The high price, demand exceeding supply, and appointment accessibility were the interviewees’ focal points. Price and affordability of the vaccine are the key points of affordability [Citation72]. History has witnessed unaffordable prices set by the big pharmaceutical companies, such as the high price of hepatitis drugs [Citation73]. Limited by the development and production capacity, price and affordability will become a concern, especially in low-income countries [Citation74]. Therefore, the COVID-19 vaccination price might influence vaccination willingness in some countries and areas, even in the pandemic prevention worldwide. The Chinese government has promised to provide COVID-19 vaccination free for residents [Citation74], and the economic burden will not be an obstructive factor. Although COVID-19 Vaccines Global Access has promised to help low-and middle-income countries to promote vaccination projects [Citation75], great challenges still exist [Citation76,Citation77].

4.6. Strengths and limitations

We adopted a mixed method to deeply explore the potential influencing factors of hesitancy to accept COVID-19 vaccine among Chinese residents from a more comprehensive perspective.

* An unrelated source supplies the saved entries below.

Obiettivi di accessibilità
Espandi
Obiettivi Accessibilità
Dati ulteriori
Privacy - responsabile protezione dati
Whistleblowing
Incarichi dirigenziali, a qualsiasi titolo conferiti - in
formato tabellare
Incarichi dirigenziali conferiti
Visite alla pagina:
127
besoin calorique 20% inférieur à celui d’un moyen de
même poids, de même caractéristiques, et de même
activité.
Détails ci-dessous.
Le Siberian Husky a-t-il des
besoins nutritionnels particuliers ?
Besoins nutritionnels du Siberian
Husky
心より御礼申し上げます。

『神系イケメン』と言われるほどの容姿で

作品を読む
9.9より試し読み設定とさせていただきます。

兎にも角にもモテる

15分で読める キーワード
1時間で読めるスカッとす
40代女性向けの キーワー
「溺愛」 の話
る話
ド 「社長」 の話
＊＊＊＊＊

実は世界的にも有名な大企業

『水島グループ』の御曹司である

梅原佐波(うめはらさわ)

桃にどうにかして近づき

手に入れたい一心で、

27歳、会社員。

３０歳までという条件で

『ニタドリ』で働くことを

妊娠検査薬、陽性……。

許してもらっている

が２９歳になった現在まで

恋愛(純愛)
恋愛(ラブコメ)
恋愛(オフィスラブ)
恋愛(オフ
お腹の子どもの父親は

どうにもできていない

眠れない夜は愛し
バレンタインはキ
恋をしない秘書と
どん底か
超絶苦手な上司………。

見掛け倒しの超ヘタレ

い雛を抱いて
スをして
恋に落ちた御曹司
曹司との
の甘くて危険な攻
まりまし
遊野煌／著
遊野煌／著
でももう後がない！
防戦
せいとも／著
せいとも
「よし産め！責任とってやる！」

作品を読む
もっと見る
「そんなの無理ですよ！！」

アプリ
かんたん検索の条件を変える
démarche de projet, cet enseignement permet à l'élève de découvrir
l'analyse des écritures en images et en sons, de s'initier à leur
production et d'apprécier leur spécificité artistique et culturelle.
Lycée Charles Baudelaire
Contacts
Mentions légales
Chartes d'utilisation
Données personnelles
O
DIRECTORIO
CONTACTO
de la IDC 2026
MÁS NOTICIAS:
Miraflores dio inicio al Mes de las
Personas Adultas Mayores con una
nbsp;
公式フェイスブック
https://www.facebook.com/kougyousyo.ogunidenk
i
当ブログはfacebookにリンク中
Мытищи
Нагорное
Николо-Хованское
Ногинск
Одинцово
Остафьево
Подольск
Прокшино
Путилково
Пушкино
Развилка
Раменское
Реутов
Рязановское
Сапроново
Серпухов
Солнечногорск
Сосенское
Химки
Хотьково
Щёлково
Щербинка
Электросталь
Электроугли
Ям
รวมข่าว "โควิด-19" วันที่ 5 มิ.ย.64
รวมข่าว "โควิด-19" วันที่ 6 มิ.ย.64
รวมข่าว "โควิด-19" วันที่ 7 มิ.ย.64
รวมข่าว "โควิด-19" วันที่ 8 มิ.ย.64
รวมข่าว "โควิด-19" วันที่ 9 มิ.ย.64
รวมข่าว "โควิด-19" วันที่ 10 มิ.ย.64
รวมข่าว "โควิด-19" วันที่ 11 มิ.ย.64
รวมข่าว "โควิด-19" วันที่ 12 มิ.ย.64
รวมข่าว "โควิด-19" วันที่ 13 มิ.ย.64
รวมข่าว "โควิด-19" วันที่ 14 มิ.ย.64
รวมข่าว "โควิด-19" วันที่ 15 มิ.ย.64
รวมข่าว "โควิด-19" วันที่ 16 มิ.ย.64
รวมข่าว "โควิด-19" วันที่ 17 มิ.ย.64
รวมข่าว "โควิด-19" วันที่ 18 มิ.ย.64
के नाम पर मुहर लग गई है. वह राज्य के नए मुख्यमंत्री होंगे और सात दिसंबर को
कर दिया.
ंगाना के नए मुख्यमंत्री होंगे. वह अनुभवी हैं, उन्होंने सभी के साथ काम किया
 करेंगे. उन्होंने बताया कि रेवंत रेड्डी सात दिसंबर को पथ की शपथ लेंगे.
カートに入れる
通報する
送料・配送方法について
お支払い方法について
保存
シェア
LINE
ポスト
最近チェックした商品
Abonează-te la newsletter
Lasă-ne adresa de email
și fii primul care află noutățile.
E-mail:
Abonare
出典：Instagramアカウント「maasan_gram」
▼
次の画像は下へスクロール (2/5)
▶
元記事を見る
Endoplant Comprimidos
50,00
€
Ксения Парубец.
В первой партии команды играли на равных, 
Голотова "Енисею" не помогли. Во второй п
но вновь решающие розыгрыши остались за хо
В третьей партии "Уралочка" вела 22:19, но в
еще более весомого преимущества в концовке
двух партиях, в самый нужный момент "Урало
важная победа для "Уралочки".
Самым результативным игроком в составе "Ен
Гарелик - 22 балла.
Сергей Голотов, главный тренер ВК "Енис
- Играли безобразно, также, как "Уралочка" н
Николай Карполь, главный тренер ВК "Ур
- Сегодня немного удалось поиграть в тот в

There are several limitations to this study. First, the cross-sectional study could not elucidate on causal relationships. Second, COVID-19 vaccine willingness may change with the progress of vaccine research. Nonetheless, people who are hesitant to accept COVID-19 vaccination now may be more likely to become the vaccine hesitancy population when it is available. Third, the research was conducted only in the Chinese population. However, there is still reference for other countries since the phenomenon of hesitancy to accept the COVID-19 vaccine exists globally. Fourth, the online response bias cannot be completely avoided, although we enlarged the sample and conducted analysis by weighting the age parameter. Fifth, there might be recall and social desirability biases in this research.

5. Conclusion

About one-third of people were hesitant to accept COVID-19 vaccination in China. Hesitancy was associated with perceived COVID-19 risk, information, and non-medication protective behaviors. People’s hesitancy were attributed to self-conceit, confidence, and accessibility. Our findings highlighted that health communication and publicity should be performed for the targeted population, and immunization programs should be designed to remove underlying barriers to vaccine uptake.

Ethical approval

Ethics approval for the study protocol was obtained from the Ethics Committee of Harbin Medical University(HMUIRB20200004). Informed consent was obtained from all participants through online responses before the start of the survey.

Author contributions

YHao and QW took total responsibility for the study design, conceptualization, methodology, coordination of the survey, development of the analysis framework and the original draft. PZ, KF and HG took part in the design of the survey, conducted the research, data analysis and the original draft. KZ, LL, MJ participated in the design of the survey, and proposed suggestions for the original draft. QZ and XB participated in the literature review and data collection. YHuang participated in analyzing the results and revising the original draft. PZ, QZ and HG contributed equally.

Declaration of interest

The authors have no relevant affiliations or financial involvement with any organization or entity with a financial interest in or financial conflict with the subject matter or materials discussed in the manuscript. This includes employment, consultancies, honoraria, stock ownership or options, expert testimony, grants or patents received or pending, or royalties.

Reviewer disclosures

Peer reviewers on this manuscript have no relevant financial or other relationships to disclose.

Data availability

The summary datasets generated and analyzed during the current study are not publicly available because the datasets are currently used for another project, but are available from the corresponding author on reasonable request under the data transfer agreement.

Additional information

Funding

This study was funded by the National Natural Scientific Fund of China (71673072, 72042001). Funding body had no influence on the study design, data collection, data analysis, data interpretation, or writing of the manuscript.